[Stored items]
::::::::::

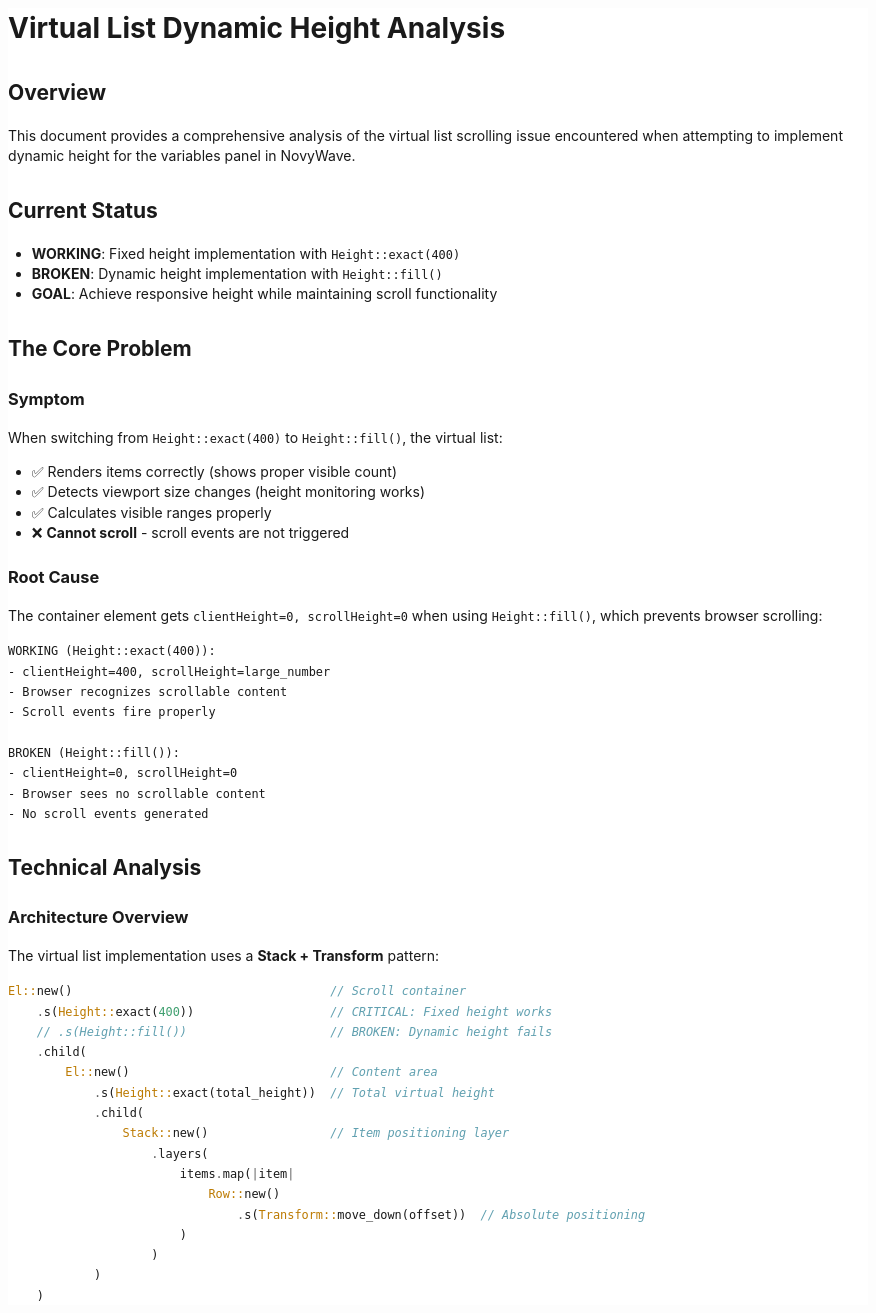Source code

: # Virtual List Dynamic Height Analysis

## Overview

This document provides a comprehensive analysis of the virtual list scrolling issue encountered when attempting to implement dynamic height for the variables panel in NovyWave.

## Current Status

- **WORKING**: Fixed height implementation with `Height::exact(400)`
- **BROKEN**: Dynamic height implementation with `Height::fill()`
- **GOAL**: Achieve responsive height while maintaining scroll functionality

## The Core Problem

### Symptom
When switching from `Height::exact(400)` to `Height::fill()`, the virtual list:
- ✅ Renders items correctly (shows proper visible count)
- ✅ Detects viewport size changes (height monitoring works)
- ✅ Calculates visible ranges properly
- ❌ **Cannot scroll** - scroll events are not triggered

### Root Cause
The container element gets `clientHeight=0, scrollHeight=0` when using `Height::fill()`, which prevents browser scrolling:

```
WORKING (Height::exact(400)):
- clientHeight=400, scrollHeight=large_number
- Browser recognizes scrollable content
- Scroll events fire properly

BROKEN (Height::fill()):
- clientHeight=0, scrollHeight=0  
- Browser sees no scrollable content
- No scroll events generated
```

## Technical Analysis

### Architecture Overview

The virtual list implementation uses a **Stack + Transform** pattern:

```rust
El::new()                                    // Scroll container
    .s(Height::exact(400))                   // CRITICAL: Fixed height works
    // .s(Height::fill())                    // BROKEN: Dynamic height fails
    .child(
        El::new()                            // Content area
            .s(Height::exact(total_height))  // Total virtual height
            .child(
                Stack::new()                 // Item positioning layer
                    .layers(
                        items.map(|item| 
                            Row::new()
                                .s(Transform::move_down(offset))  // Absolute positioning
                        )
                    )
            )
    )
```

::::::::::

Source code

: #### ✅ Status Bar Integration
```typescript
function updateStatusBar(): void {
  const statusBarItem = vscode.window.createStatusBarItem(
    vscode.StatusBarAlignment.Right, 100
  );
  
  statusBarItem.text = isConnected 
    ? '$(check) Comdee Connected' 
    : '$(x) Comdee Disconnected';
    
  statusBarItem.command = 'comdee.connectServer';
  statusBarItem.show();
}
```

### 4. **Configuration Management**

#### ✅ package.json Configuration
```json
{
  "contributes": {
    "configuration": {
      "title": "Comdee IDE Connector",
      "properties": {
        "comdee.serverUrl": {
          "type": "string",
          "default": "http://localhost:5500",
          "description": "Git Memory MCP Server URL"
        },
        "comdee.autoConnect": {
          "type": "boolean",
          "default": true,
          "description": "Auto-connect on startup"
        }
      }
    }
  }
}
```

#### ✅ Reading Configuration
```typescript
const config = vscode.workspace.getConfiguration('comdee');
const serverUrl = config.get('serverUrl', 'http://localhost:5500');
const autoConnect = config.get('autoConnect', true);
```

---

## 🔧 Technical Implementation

::::::::::

▶ _Task_: Where does the string "fill" appear in the records? Copy every line that holds it.

▶ _Task solution_:
- **BROKEN**: Dynamic height implementation with `Height::fill()`
When switching from `Height::exact(400)` to `Height::fill()`, the virtual list:
The container element gets `clientHeight=0, scrollHeight=0` when using `Height::fill()`, which prevents browser scrolling:
BROKEN (Height::fill()):
    // .s(Height::fill())                    // BROKEN: Dynamic height fails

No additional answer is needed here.